Lockdown diaries: What your cat really thinks about you working from home
Please take your ‘new normal’ out of her personal kingdom AKA the apartment you pay rent for
In Lockdown Diaries, we’re turning the spotlight onto the new dynamics of traditional relationships, and how they’ve evolved in social isolation. From saas–bahu and parent-progeny to cat-human slave, these are the relatable stories of people (and pets) who’ve been through the grind and come out the other side.
Nikhita Arora, 25
I adopted Stitch when she was three weeks old. She was scrawny and almost hairless. Today, she is 13 months old, has a “fat pouch” (that’s actually what they call it) and a disproportionate head-to-body ratio.
When the lockdown was imposed, I was stuck at my boyfriend’s place (he lives with his parents) for about a month. My biggest problem wasn’t the 33 sasuraal jokes a day I received on WhatsApp, but the guilt of not being with my cat.
I knew she was well cared for, but I had that “I don’t want to miss milestones” anxiety. I’d dream about her, FaceTime twice a day, and pester my flatmates (also co-parents) by asking for a gazillion updates.
When the day finally came when I would see her again, my boyfriend was mildly offended by my enthusiasm to leave.
I came home and squished the life out of her, and she responded by adding a few new cuts to the abstract art she’s been creating on my arms. My normal was restored.
Now she spends the days relentlessly trying to wreak murder and mayhem, and her targets range from our tomato sapling to baby lizards to my wardrobe.
She also likes to tap dance on my computer keyboard, leaving my colleagues to wonder if I’m drinking in the AM.
My relationship with my kitten has evolved over this lockdown, and here are some things I’ve learnt:
- My cat might be the devil.
- Anything and everything that is edible, if left unattended, will either be toppled over or polished off.
- Truer words than “Blue eyes hypnotise, teri kardi hai mennu,” have not been uttered. I am powerless in front of her pristine blue eyes and cotton-candy pink nose. I can’t, I just can’t.
Also, Stitch might think I don’t notice when she cosies up to me and sneaks under my blanket for cuddles in the middle of the night, but whatever her little kitty brain might think, I am at the end of the day her mother, and I know her inside out – from her upturned elf-like ears to her marshmallow-like toe beans.

### EXERCISE DATA
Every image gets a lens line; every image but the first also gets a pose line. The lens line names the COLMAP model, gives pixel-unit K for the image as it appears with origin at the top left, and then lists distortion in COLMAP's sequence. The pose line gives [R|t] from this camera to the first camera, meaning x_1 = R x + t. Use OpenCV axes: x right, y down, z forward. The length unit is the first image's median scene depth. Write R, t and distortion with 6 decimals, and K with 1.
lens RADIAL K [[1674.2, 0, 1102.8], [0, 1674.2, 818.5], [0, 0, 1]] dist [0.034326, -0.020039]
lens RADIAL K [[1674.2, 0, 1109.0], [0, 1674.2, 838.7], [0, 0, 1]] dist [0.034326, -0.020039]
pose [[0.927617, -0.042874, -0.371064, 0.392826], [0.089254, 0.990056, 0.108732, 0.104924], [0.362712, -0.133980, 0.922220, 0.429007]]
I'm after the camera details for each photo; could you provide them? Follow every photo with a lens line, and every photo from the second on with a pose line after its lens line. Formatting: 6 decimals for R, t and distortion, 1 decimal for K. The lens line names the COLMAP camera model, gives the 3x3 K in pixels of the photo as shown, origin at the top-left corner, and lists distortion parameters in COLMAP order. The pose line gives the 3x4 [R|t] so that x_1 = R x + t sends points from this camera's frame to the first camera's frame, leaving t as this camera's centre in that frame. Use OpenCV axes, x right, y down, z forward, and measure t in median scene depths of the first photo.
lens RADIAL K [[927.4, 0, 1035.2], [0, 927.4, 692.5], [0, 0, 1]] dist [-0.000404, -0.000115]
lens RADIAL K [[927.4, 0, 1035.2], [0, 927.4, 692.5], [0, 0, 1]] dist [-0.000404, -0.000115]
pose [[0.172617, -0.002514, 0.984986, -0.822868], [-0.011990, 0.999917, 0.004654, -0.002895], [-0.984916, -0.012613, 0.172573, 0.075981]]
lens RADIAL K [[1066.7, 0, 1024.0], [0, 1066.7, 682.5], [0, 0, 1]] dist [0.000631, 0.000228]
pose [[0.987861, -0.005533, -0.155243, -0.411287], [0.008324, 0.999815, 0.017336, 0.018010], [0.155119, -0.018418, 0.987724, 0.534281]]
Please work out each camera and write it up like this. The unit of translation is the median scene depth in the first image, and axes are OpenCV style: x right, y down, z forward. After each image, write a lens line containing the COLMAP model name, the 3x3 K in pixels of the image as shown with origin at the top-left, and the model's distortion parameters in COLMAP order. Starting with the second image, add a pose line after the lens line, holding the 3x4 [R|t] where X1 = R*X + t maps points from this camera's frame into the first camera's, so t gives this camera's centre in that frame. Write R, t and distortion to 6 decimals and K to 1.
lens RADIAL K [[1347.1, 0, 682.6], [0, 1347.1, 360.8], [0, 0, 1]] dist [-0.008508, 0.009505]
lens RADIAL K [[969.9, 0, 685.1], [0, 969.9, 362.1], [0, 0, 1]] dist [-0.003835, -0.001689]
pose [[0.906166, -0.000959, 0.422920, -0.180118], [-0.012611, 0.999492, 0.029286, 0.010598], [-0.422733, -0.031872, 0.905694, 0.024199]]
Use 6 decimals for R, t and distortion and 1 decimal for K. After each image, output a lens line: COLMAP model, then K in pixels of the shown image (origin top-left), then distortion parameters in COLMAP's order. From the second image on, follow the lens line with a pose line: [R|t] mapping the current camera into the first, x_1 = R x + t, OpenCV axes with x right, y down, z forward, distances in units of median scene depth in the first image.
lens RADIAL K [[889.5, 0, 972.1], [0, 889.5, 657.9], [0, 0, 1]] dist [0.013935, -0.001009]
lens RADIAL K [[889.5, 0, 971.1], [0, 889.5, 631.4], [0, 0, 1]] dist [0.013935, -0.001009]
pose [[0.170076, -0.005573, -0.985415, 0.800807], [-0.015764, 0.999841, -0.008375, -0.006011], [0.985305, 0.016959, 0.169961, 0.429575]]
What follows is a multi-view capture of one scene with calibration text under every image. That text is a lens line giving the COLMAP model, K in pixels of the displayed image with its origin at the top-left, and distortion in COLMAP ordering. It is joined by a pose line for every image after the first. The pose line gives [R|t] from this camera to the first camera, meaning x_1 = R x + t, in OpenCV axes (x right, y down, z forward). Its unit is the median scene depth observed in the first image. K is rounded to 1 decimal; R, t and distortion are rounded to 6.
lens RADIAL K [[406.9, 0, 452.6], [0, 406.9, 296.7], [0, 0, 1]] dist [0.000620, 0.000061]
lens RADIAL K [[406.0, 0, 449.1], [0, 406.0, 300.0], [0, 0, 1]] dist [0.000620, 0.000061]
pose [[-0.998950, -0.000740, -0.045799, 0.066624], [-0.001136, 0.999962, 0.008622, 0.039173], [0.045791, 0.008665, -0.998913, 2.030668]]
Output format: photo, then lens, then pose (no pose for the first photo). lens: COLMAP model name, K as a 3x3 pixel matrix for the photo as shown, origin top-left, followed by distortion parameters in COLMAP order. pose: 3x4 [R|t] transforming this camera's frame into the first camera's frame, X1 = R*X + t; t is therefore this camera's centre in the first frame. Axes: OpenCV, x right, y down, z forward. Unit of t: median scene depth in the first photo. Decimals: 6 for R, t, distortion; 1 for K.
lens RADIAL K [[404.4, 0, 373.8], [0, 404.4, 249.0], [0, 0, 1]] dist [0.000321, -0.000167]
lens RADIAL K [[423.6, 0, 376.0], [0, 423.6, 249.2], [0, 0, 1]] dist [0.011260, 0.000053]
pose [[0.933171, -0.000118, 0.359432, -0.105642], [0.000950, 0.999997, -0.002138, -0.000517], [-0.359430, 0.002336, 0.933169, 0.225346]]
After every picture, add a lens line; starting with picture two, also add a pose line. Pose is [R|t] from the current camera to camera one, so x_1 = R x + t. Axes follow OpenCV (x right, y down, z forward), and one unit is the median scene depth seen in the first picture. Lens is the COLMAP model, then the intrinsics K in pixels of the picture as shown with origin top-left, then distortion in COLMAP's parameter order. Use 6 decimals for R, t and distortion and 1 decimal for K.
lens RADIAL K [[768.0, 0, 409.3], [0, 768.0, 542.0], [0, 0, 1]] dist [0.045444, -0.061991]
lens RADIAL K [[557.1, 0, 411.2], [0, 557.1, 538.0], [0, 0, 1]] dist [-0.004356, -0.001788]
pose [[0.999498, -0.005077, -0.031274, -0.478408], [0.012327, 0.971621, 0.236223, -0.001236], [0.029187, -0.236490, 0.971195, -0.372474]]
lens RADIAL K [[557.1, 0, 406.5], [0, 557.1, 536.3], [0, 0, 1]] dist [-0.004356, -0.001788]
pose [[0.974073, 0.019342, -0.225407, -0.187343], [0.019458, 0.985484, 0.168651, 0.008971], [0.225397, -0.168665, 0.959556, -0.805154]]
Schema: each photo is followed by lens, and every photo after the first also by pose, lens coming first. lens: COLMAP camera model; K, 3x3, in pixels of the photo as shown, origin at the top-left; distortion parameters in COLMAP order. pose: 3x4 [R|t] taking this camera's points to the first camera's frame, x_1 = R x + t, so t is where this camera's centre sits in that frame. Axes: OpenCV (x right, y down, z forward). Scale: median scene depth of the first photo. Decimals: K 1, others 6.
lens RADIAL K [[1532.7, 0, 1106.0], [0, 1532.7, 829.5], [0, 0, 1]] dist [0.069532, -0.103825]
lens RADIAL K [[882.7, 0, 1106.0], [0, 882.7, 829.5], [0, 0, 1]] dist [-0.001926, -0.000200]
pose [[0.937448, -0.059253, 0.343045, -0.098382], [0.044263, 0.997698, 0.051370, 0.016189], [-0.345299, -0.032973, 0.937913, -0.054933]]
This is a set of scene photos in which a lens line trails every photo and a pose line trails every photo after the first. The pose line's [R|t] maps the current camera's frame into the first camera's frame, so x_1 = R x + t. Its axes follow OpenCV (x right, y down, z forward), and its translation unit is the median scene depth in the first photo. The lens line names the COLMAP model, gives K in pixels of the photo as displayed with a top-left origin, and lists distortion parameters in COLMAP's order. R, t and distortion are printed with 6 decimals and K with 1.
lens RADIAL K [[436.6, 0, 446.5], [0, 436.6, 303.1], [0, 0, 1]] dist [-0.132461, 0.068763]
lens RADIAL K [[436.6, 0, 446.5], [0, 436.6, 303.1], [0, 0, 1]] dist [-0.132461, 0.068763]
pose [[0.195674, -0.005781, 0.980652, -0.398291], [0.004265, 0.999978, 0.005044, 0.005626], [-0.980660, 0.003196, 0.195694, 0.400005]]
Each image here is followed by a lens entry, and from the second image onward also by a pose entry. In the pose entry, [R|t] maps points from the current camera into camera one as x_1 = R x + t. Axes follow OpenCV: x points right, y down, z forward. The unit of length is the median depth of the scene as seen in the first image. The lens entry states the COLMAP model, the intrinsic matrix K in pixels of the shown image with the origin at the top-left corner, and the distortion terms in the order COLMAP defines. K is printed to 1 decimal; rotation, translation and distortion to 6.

### WHAT IS REQUIRED
Please check each statement against the cat lockdown diary above, answering yes or no and quoting the exact words of the text that decide it. (a) The writer was stuck at the boyfriend's place for about a month. (b) Stitch was three months old when she was adopted. (c) The tomato sapling is among Stitch's targets.

### COMPLETED EXERCISE
(a) Yes: "I was stuck at my boyfriend’s place (he lives with his parents) for about a month."
(b) No: "I adopted Stitch when she was three weeks old."
(c) Yes: "her targets range from our tomato sapling to baby lizards to my wardrobe."